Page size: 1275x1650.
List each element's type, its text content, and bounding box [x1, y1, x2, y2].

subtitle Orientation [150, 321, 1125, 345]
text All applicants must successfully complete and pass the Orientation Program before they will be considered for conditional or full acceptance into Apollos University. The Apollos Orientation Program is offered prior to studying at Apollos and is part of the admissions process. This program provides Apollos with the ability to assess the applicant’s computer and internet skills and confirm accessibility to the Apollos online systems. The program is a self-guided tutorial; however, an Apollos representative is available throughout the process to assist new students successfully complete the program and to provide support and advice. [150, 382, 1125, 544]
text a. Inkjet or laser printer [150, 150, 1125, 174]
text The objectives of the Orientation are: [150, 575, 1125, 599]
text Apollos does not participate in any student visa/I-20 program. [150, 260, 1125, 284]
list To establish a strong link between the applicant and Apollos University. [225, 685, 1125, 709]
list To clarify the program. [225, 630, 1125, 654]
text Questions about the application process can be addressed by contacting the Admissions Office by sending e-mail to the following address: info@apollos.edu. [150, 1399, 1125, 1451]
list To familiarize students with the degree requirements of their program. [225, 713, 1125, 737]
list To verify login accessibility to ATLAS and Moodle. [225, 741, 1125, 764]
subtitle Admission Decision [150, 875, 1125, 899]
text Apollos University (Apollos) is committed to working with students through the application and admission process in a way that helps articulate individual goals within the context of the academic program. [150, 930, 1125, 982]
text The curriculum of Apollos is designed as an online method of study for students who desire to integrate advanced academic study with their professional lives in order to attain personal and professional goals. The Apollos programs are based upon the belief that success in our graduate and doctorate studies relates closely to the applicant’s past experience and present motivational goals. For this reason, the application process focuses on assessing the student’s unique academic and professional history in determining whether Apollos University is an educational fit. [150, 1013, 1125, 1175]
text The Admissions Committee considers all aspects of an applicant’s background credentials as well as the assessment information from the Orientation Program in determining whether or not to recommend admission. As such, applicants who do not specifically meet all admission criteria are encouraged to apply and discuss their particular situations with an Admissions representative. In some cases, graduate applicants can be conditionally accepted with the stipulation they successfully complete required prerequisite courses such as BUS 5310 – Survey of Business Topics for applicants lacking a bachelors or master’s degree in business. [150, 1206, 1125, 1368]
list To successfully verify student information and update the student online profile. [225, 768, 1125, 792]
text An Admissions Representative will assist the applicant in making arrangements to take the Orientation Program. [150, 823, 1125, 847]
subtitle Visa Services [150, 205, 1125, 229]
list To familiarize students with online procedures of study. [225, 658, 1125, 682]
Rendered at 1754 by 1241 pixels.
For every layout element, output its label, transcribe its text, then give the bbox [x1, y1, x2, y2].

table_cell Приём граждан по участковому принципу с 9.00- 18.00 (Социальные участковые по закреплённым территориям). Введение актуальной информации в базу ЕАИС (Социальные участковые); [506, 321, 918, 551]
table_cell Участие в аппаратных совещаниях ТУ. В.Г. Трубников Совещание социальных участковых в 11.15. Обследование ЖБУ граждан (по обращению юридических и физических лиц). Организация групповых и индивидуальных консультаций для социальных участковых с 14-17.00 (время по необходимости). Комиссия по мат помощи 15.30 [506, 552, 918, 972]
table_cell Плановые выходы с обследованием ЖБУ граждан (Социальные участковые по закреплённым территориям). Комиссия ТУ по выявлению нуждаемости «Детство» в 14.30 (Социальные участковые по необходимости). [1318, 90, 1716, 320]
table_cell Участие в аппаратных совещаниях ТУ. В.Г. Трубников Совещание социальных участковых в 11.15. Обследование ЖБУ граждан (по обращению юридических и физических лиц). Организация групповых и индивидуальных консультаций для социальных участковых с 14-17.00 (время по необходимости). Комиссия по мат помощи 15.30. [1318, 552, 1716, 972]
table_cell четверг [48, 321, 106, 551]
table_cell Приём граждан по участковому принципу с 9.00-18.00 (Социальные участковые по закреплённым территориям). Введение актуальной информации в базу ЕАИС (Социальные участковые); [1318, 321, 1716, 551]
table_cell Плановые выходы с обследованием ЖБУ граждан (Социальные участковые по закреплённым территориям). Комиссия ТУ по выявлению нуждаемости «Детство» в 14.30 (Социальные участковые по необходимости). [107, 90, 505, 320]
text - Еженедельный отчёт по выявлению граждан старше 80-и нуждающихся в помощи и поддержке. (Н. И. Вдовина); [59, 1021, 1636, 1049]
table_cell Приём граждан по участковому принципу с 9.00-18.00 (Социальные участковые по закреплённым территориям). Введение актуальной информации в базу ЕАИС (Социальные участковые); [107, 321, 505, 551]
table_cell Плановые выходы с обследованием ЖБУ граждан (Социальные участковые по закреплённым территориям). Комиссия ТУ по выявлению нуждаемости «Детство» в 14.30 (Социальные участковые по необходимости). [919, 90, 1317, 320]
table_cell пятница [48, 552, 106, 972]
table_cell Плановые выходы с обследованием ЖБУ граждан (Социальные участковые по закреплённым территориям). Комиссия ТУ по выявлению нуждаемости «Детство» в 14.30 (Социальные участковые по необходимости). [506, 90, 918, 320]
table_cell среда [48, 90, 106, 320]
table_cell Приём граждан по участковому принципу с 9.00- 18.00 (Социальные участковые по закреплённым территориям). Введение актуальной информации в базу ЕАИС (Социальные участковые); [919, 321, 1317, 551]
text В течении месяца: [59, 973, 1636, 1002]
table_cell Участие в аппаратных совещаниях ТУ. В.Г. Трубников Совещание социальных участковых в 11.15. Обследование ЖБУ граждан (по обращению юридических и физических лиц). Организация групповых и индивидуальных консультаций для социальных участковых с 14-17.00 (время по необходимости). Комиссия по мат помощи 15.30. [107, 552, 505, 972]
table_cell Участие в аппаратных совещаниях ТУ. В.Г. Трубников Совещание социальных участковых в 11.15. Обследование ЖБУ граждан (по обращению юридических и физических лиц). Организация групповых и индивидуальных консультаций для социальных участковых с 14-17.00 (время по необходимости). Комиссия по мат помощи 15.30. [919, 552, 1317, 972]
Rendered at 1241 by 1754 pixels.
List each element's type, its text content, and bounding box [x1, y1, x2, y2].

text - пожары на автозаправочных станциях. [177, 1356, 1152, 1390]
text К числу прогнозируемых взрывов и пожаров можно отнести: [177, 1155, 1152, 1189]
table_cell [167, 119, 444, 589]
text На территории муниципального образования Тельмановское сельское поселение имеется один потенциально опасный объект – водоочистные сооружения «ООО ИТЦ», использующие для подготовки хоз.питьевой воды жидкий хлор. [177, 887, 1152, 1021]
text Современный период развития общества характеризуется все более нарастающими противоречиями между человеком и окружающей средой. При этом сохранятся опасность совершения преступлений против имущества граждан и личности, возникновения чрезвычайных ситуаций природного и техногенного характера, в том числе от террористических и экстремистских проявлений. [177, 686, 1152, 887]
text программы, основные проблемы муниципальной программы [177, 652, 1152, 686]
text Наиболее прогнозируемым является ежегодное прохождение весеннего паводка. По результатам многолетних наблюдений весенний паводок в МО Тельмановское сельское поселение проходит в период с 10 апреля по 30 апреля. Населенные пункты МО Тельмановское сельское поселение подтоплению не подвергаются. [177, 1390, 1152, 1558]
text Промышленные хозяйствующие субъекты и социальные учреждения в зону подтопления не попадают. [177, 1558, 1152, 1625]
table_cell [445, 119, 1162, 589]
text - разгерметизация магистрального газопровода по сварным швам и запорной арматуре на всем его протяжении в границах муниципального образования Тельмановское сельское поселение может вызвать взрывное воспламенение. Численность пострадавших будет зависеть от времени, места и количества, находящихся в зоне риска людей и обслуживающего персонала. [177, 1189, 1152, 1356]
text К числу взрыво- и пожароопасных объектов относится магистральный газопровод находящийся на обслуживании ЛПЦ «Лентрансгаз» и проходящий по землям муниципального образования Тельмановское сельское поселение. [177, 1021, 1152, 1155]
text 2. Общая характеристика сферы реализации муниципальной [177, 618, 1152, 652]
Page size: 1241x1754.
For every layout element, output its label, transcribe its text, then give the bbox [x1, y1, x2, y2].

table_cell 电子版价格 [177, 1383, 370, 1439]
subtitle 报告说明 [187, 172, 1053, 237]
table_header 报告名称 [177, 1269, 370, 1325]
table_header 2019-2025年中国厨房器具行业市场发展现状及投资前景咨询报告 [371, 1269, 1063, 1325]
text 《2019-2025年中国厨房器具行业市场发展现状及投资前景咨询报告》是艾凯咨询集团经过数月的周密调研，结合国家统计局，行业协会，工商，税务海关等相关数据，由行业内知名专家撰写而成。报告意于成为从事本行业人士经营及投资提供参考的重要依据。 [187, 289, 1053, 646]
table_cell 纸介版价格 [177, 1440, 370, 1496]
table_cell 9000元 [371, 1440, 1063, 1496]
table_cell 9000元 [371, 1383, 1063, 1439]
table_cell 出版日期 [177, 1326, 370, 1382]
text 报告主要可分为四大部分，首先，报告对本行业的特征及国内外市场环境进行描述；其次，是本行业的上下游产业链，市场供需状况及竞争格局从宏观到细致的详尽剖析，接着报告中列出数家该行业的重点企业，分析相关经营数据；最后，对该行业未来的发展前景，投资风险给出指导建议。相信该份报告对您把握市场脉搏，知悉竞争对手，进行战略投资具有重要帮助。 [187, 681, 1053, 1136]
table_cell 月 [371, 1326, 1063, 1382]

**YOUR GOAL**: Copy out each line of the entries where the word "ЕАИС" is found.

**WRITTEN SOLUTION**:
table_cell Приём граждан по участковому принципу с 9.00- 18.00 (Социальные участковые по закреплённым территориям). Введение актуальной информации в базу ЕАИС (Социальные участковые); [506, 321, 918, 551]
table_cell Приём граждан по участковому принципу с 9.00-18.00 (Социальные участковые по закреплённым территориям). Введение актуальной информации в базу ЕАИС (Социальные участковые); [1318, 321, 1716, 551]
table_cell Приём граждан по участковому принципу с 9.00-18.00 (Социальные участковые по закреплённым территориям). Введение актуальной информации в базу ЕАИС (Социальные участковые); [107, 321, 505, 551]
table_cell Приём граждан по участковому принципу с 9.00- 18.00 (Социальные участковые по закреплённым территориям). Введение актуальной информации в базу ЕАИС (Социальные участковые); [919, 321, 1317, 551]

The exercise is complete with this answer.